Exeter must have woken up yesterday morning in a confused place. Every target they’ve been set has been hit. Everything they’ve played for, they’ve got. They now have to reset their ambition and their next goal is to take 10 years of continued improvement into a sustained period of dominance in the game.

For Wasps, they must have woken up disappointed but proud. To have achieved what they have done – going from 10th in December to a Premiership final – is nothing short of remarkable. To have pushed the worthy Chiefs down to the wire in an epic final with only 23 fit players and a host of first choice starters missing is nothing short of miraculous. They can hold their heads up high and move on to bigger things next season.

For the players, England and Eddie Jones can no longer afford to view Exeter’s style as some form of poor relation to the ambitions of international rugby. Players like Hepburn, Williams, Hill and Joe Simmonds need their chance and have earned their opportunity. Equally at Wasps, no scrum-half in the Premiership has the complete skill-set Dan Robson has, nor does any back-row have the all court game Jack Willis possess. They must all get their chances.

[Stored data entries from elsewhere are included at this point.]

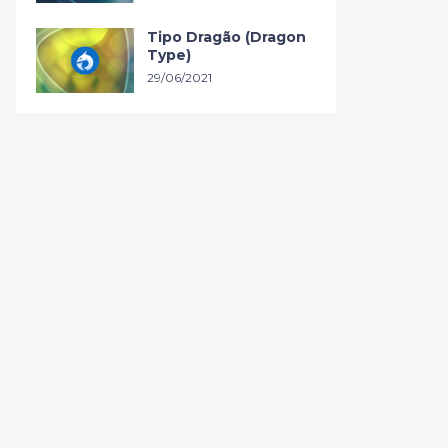
Tipo Dragão (Dragon
Type)
29/06/2021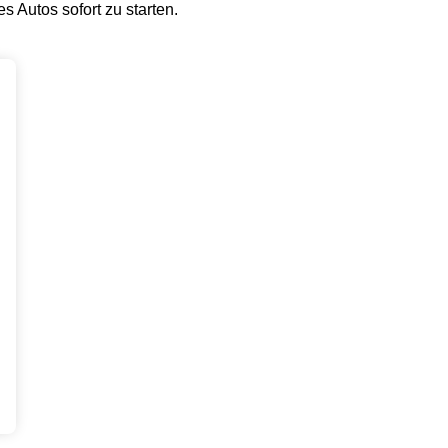
 Autos sofort zu starten.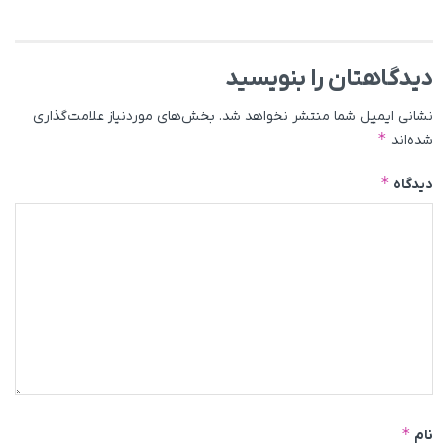
دیدگاهتان را بنویسید
نشانی ایمیل شما منتشر نخواهد شد.
بخش‌های موردنیاز علامت‌گذاری
*
شده‌اند
*
دیدگاه
*
نام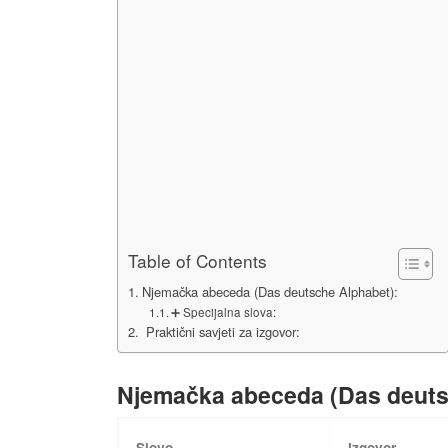
Table of Contents
Njemačka abeceda (Das deutsche Alphabet):
➕ Specijalna slova:
️ Praktični savjeti za izgovor:
Njemačka abeceda (Das deuts
Slovo
Izgovor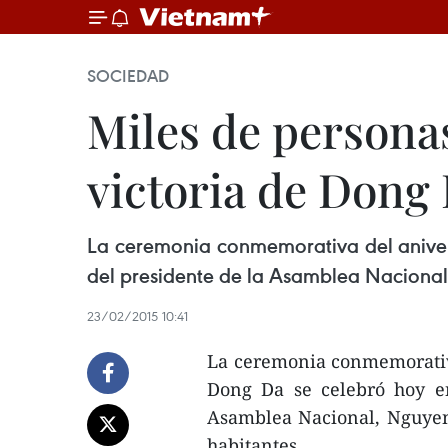
SOCIEDAD
Miles de persona
victoria de Dong
La ceremonia conmemorativa del anivers
del presidente de la Asamblea Nacional
23/02/2015 10:41
La ceremonia conmemorativa
Dong Da se celebró hoy en
Asamblea Nacional, Nguyen
habitantes.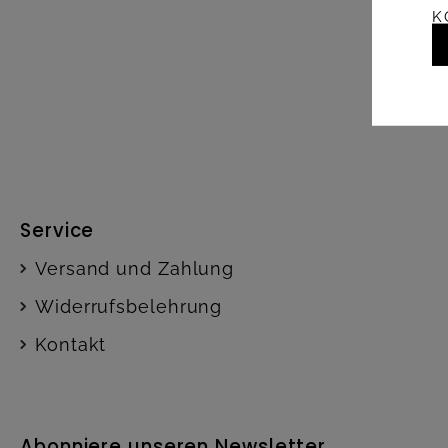
K
Service
Versand und Zahlung
Widerrufsbelehrung
Kontakt
Abonniere unseren Newsletter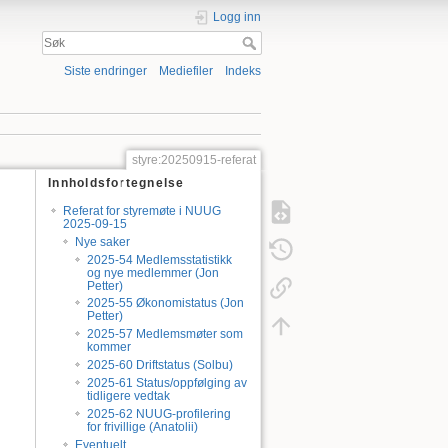
Logg inn
Siste endringer
Mediefiler
Indeks
styre:20250915-referat
Innholdsfortegnelse
Referat for styremøte i NUUG
2025-09-15
Nye saker
2025-54 Medlemsstatistikk
og nye medlemmer (Jon
Petter)
2025-55 Økonomistatus (Jon
Petter)
2025-57 Medlemsmøter som
kommer
2025-60 Driftstatus (Solbu)
2025-61 Status/oppfølging av
tidligere vedtak
2025-62 NUUG-profilering
for frivillige (Anatolii)
Eventuelt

But the other winners have been Premiership Rugby. Their patience, good sense and adaptability in the changing landscape of rugby post Covid has been remarkable.

Too often fans and pundits have criticised situations that have, at times, been almost unworkable, but rugby is a sport that’s outcome judged and, based purely upon the outcome of the 2019/20 Premiership season, all at PRL should be both thanked and congratulated for a season that’s thrilled, enchanted and captivated all that have watched it.